Chernov recalled how he prepared to cover Mariupol just before the war began, and how the city was impacted by Russia’s attack on cell phone towers and communications facilities.

“With no information coming out of a city, no pictures of demolished buildings and dying children, the Russian forces could do whatever they wanted. If not for us, there would be nothing,” Chernov said. “That’s why we took such risks to be able to send the world what we saw, and that’s what made Russia angry enough to hunt us down. I have never, ever felt that breaking the silence was so important.”

Chernov said that as his team stayed around the hospital, “the doctors pleaded with us to film families bringing in their own dead and wounded, and let us use their dwindling generator power for our cameras. No one knows what’s going on in our city, they said.” He described how the area repeatedly got hit by Russian shelling, and the danger they encountered while trying to find parts of the city where they could get a stable enough connection to upload their reporting to the Internet.

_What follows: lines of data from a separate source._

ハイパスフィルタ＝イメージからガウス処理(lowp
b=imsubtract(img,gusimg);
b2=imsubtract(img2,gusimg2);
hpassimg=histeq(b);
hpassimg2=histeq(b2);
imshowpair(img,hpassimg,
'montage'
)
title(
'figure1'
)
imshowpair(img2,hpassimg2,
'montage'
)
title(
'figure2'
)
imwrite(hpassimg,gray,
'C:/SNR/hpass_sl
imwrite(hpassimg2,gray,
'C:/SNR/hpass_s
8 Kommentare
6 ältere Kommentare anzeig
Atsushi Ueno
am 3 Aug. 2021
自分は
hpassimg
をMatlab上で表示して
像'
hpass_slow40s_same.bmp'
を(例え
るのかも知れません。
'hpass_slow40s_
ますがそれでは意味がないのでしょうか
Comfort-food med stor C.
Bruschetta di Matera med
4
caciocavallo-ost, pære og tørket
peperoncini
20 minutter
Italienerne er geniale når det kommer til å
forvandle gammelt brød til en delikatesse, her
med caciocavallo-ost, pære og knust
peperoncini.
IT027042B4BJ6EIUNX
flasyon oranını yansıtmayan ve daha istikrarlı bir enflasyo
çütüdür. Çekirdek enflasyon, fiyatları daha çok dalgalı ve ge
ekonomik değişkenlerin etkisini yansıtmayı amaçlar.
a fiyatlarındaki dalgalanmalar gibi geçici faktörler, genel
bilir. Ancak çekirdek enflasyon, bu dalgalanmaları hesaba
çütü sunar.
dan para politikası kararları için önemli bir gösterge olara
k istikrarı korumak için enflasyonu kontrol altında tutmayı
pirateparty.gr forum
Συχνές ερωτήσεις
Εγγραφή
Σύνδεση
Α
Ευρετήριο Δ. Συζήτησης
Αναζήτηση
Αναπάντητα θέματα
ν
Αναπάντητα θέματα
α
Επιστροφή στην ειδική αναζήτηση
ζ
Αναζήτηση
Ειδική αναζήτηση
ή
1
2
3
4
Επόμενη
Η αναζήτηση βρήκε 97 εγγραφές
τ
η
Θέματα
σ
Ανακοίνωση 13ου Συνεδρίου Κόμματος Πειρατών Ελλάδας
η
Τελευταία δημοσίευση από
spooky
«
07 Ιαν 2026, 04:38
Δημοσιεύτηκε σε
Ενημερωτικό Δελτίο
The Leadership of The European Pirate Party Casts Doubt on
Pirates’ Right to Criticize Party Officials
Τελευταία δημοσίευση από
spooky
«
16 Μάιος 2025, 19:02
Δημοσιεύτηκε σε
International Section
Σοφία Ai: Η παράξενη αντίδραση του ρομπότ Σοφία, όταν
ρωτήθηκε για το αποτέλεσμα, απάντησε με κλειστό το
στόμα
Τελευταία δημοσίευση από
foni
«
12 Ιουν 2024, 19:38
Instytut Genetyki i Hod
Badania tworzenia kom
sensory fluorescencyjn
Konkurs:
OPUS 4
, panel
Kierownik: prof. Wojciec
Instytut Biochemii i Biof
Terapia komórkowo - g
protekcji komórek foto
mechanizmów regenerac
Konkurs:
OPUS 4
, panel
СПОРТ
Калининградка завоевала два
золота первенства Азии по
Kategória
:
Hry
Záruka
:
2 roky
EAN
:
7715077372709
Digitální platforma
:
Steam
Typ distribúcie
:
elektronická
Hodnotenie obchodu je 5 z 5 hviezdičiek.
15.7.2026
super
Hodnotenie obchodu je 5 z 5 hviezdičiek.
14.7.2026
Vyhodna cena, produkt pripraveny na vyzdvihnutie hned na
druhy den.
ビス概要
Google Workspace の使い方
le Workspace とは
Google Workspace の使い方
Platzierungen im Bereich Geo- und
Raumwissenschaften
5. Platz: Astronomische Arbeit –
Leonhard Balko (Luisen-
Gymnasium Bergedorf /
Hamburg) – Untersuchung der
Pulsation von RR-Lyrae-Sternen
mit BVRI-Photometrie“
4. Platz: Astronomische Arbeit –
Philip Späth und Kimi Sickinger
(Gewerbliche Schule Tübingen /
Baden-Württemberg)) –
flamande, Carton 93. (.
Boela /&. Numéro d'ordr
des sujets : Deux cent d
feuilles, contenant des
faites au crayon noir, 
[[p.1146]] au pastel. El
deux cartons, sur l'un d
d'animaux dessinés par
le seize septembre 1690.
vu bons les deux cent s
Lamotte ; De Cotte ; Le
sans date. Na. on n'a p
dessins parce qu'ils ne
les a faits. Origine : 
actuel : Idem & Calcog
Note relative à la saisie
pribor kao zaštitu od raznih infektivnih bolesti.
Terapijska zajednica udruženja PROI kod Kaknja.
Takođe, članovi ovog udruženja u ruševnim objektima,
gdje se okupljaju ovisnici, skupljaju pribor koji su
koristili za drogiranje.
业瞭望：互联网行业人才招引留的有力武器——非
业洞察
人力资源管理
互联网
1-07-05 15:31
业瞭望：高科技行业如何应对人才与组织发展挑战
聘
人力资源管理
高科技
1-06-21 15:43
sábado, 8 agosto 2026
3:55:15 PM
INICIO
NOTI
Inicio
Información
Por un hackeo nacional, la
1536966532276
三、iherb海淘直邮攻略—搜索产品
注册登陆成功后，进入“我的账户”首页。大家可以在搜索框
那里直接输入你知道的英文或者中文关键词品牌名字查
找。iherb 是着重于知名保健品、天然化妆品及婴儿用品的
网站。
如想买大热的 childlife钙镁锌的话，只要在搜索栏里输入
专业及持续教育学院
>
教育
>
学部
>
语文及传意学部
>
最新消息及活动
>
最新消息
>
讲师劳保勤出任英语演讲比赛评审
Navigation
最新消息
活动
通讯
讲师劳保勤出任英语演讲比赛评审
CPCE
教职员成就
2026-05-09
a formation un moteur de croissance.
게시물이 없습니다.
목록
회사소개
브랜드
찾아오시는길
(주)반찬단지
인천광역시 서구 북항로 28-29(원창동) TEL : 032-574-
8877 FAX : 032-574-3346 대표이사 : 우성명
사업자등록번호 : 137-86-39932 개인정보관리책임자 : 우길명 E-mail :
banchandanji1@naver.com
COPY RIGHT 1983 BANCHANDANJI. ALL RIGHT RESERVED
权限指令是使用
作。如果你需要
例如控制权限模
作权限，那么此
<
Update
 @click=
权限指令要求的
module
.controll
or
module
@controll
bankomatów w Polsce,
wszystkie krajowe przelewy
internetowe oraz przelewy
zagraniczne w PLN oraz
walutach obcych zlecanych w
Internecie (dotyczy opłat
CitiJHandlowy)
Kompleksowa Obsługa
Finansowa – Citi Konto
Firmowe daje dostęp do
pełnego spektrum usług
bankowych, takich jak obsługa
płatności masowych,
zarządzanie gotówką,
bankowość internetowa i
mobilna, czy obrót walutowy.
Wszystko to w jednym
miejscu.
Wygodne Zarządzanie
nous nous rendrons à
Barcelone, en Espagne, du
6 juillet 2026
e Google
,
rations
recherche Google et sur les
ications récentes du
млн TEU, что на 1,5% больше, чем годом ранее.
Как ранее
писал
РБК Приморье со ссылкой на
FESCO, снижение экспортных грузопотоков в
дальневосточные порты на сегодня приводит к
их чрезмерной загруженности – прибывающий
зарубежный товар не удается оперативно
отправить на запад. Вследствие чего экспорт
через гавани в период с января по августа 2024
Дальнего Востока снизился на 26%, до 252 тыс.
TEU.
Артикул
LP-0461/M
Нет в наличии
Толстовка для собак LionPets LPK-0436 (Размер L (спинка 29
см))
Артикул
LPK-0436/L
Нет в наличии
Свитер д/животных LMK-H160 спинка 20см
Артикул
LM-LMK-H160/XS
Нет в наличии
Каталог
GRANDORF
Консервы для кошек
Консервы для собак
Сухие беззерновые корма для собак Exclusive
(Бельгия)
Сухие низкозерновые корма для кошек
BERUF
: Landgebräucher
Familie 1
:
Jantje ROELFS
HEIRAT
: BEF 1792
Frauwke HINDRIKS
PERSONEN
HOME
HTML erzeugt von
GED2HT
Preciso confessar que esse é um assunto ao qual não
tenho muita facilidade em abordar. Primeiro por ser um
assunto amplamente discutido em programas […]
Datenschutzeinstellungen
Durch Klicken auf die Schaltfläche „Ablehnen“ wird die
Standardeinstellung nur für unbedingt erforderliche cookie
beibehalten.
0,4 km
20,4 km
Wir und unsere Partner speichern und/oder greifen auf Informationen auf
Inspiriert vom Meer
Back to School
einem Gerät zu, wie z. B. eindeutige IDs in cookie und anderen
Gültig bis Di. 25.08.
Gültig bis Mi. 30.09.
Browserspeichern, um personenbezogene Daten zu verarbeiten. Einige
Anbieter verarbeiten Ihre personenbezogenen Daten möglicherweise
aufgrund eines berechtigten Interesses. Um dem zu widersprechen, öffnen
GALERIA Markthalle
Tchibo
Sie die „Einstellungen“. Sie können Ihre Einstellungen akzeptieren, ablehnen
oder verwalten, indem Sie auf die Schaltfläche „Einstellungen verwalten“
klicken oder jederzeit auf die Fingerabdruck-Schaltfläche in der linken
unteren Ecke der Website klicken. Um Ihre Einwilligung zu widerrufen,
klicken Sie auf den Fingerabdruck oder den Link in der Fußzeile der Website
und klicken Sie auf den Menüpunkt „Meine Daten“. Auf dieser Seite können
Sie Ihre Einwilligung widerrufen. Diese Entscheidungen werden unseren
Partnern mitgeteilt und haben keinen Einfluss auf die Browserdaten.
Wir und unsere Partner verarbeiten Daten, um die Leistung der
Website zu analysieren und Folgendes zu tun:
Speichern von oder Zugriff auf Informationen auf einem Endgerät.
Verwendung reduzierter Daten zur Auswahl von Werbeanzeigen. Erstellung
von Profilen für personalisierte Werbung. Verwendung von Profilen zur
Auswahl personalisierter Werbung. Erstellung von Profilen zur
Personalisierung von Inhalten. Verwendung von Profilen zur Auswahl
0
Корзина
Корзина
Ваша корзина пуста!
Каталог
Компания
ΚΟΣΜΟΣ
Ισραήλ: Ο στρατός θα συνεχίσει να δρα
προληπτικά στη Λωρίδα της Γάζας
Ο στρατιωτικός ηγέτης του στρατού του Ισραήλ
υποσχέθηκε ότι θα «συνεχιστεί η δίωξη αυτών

For several days, the only link we had to the outside world was through a satellite phone. And the only spot where that phone worked was out in the open, right next to a shell crater. I would sit down, make myself small and try to catch the connection.

Everybody was asking, please tell us when the war will be over. I had no answer.

Every single day, there would be a rumor that the Ukrainian army was going to come to break through the siege. But no one came.

Eventually, Chernov described the day when he and his colleagues documented the evacuation of the maternity hospital where multiple people — including pregnant women and children — were killed and injured after the Russians attacked it. All the while, he was unaware of how the Russian government was trying to discredit his team’s work with their propaganda campaign.

Our batteries were almost out of juice, and we had no connection to send the images. Curfew was minutes away. A police officer overheard us talking about how to get news of the hospital bombing out. “This will change the course of the war,” he said. He took us to a power source and an internet connection. We had recorded so many dead people and dead children, an endless line. I didn’t understand why he thought still more deaths could change anything…In the meantime, in Mariupol, we were inundated with people asking us for the latest news from the war. So many people came to me and said, please film me so my family outside the city will know I’m alive. By this time, no Ukrainian radio or TV signal was working in Mariupol. The only radio you could catch broadcast twisted Russian lies — that Ukrainians were holding Mariupol hostage, shooting at buildings, developing chemical weapons. The propaganda was so strong that some people we talked to believed it despite the evidence of their own eyes.

As Chernov explained how he learned that his team’s coverage drew the attention of the Russian government, he described how his team and a family of Ukrainians were evacuated, led through several Russia-controlled checkpoints, and eventually got out of the city.

We were the last journalists in Mariupol. Now there are none.

We are still flooded by messages from people wanting to learn the fate of loved ones we photographed and filmed. They write to us desperately and intimately, as though we are not strangers, as though we can help them.